ASSIGNED TASK: Without including any picture, return the complete set of records exactly.

Start of GIVEN INFORMATION

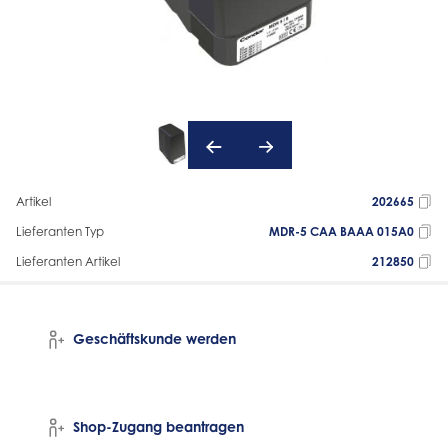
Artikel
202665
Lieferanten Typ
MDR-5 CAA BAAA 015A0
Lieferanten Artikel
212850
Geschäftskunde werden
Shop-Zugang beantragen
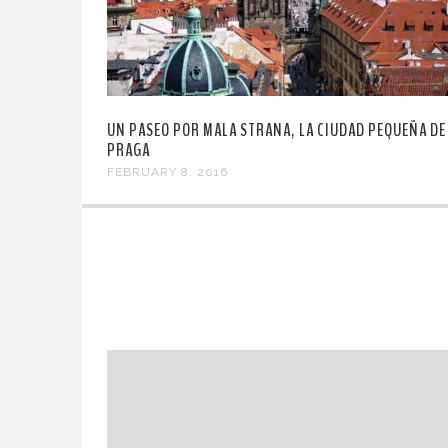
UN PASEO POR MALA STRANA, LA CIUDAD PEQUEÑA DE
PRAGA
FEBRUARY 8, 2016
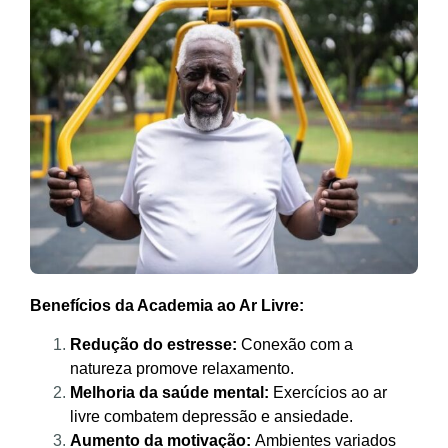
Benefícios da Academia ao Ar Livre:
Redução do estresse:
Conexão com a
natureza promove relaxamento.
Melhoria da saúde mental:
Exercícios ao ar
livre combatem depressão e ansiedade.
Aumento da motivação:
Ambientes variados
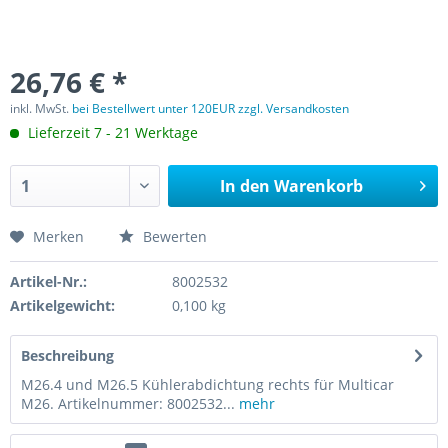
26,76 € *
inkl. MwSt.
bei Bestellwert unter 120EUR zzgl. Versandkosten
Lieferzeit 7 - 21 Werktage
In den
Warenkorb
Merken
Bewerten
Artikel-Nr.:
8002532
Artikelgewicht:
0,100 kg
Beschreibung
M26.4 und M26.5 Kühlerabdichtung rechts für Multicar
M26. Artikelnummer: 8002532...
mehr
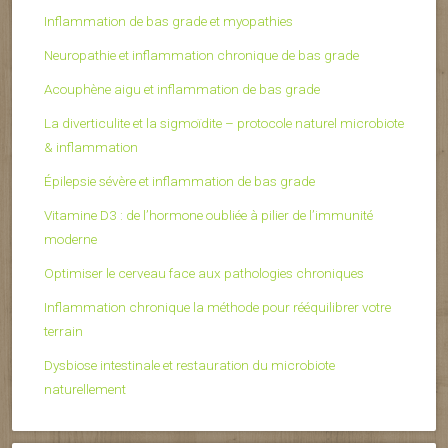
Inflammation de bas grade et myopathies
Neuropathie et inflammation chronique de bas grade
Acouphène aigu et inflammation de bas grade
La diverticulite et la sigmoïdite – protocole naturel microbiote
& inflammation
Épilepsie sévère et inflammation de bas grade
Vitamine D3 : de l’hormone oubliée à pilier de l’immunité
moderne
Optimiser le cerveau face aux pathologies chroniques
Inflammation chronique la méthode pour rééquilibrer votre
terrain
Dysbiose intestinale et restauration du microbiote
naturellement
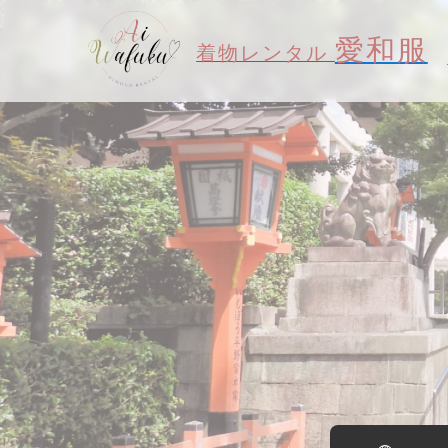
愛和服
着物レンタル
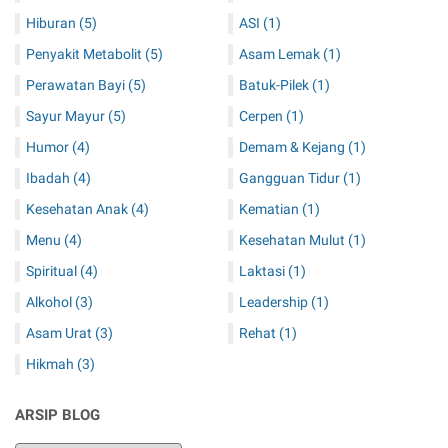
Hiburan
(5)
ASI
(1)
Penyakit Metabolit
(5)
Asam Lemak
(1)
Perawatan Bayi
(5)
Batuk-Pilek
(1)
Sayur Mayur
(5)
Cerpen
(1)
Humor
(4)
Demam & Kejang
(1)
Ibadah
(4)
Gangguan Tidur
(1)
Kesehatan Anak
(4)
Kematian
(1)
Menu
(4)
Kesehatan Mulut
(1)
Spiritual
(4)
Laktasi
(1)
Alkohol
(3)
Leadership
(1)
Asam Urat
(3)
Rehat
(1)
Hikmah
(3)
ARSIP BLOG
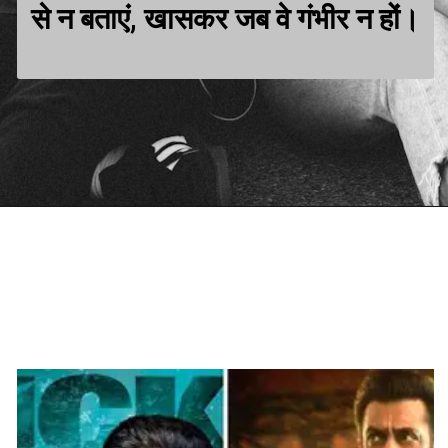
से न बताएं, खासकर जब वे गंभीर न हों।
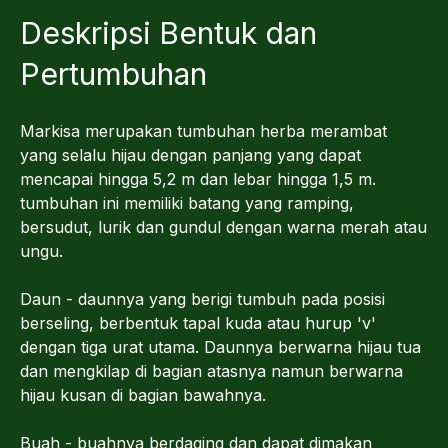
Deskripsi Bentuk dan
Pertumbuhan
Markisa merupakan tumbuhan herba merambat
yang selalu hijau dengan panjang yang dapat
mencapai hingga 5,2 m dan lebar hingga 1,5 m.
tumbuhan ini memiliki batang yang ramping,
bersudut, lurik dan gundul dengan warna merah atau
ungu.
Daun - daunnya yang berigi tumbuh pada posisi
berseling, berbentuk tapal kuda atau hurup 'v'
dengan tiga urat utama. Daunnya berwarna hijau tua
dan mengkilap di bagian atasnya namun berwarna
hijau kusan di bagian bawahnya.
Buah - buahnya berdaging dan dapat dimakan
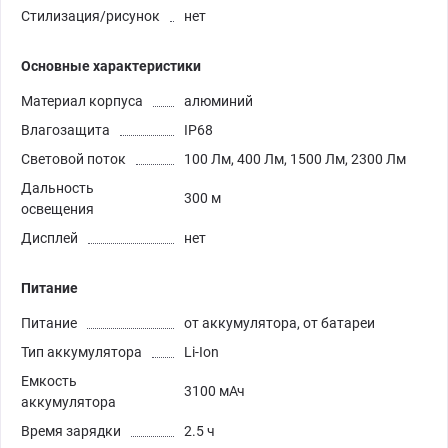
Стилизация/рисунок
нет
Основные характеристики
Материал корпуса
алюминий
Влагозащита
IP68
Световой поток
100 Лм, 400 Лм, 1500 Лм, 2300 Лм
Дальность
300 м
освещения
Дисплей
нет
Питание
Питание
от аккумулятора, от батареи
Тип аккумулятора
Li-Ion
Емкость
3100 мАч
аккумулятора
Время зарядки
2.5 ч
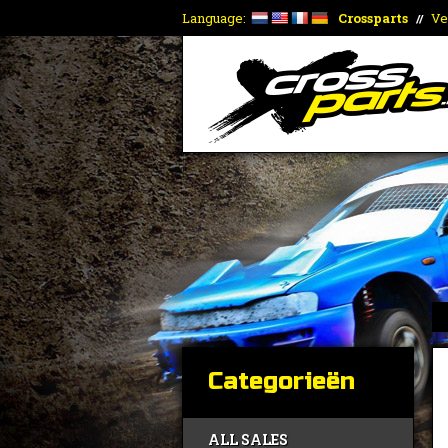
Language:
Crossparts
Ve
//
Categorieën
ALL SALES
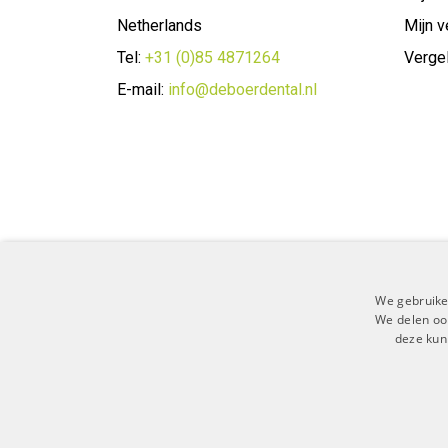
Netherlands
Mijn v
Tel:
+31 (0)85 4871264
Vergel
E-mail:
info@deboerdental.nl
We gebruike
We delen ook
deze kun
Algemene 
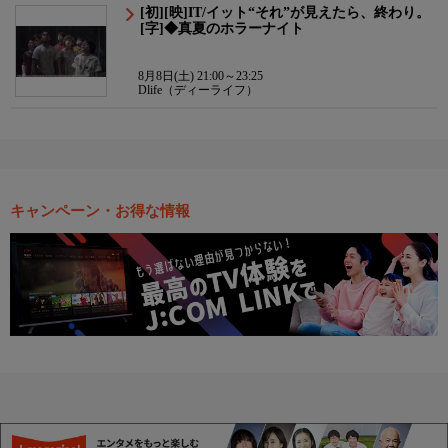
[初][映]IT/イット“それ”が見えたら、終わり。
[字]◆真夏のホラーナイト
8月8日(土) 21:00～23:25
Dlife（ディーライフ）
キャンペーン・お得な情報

End of GIVEN INFORMATION

EXERCISE RESULT:
Artikel
202665
Lieferanten Typ
MDR-5 CAA BAAA 015A0
Lieferanten Artikel
212850
Geschäftskunde werden
Shop-Zugang beantragen
UN PASEO POR MALA STRANA, LA CIUDAD PEQUEÑA DE
PRAGA
FEBRUARY 8, 2016
Benefícios da Academia ao Ar Livre:
Redução do estresse:
Conexão com a
natureza promove relaxamento.
Melhoria da saúde mental:
Exercícios ao ar
livre combatem depressão e ansiedade.
Aumento da motivação:
Ambientes variados
26,76 € *
inkl. MwSt.
bei Bestellwert unter 120EUR zzgl. Versandkosten
Lieferzeit 7 - 21 Werktage
In den
Warenkorb
Merken
Bewerten
Artikel-Nr.:
8002532
Artikelgewicht:
0,100 kg
Beschreibung
M26.4 und M26.5 Kühlerabdichtung rechts für Multicar
M26. Artikelnummer: 8002532...
mehr
Inflammation de bas grade et myopathies
Neuropathie et inflammation chronique de bas grade
Acouphène aigu et inflammation de bas grade
La diverticulite et la sigmoïdite – protocole naturel microbiote
& inflammation
Épilepsie sévère et inflammation de bas grade
Vitamine D3 : de l’hormone oubliée à pilier de l’immunité
moderne
Optimiser le cerveau face aux pathologies chroniques
Inflammation chronique la méthode pour rééquilibrer votre
terrain
Dysbiose intestinale et restauration du microbiote
naturellement
愛和服
着物レンタル
Hiburan
(5)
ASI
(1)
Penyakit Metabolit
(5)
Asam Lemak
(1)
Perawatan Bayi
(5)
Batuk-Pilek
(1)
Sayur Mayur
(5)
Cerpen
(1)
Humor
(4)
Demam & Kejang
(1)
Ibadah
(4)
Gangguan Tidur
(1)
Kesehatan Anak
(4)
Kematian
(1)
Menu
(4)
Kesehatan Mulut
(1)
Spiritual
(4)
Laktasi
(1)
Alkohol
(3)
Leadership
(1)
Asam Urat
(3)
Rehat
(1)
Hikmah
(3)
ARSIP BLOG
से न बताएं, खासकर जब वे गंभीर न हों।
Deskripsi Bentuk dan
Pertumbuhan
Markisa merupakan tumbuhan herba merambat
yang selalu hijau dengan panjang yang dapat
mencapai hingga 5,2 m dan lebar hingga 1,5 m.
tumbuhan ini memiliki batang yang ramping,
bersudut, lurik dan gundul dengan warna merah atau
ungu.
Daun - daunnya yang berigi tumbuh pada posisi
berseling, berbentuk tapal kuda atau hurup 'v'
dengan tiga urat utama. Daunnya berwarna hijau tua
dan mengkilap di bagian atasnya namun berwarna
hijau kusan di bagian bawahnya.
Buah - buahnya berdaging dan dapat dimakan
Стилизация/рисунок
нет
Основные характеристики
Материал корпуса
алюминий
Влагозащита
IP68
Световой поток
100 Лм, 400 Лм, 1500 Лм, 2300 Лм
Дальность
300 м
освещения
Дисплей
нет
Питание
Питание
от аккумулятора, от батареи
Тип аккумулятора
Li-Ion
Емкость
3100 мАч
аккумулятора
Время зарядки
2.5 ч
Language:
Crossparts
Ve
//
Categorieën
ALL SALES
Netherlands
Mijn v
Tel:
+31 (0)85 4871264
Vergel
E-mail:
info@deboerdental.nl
We gebruike
We delen ook
deze kun
Algemene 
[初][映]IT/イット“それ”が見えたら、終わり。
[字]◆真夏のホラーナイト
8月8日(土) 21:00～23:25
Dlife（ディーライフ）
キャンペーン・お得な情報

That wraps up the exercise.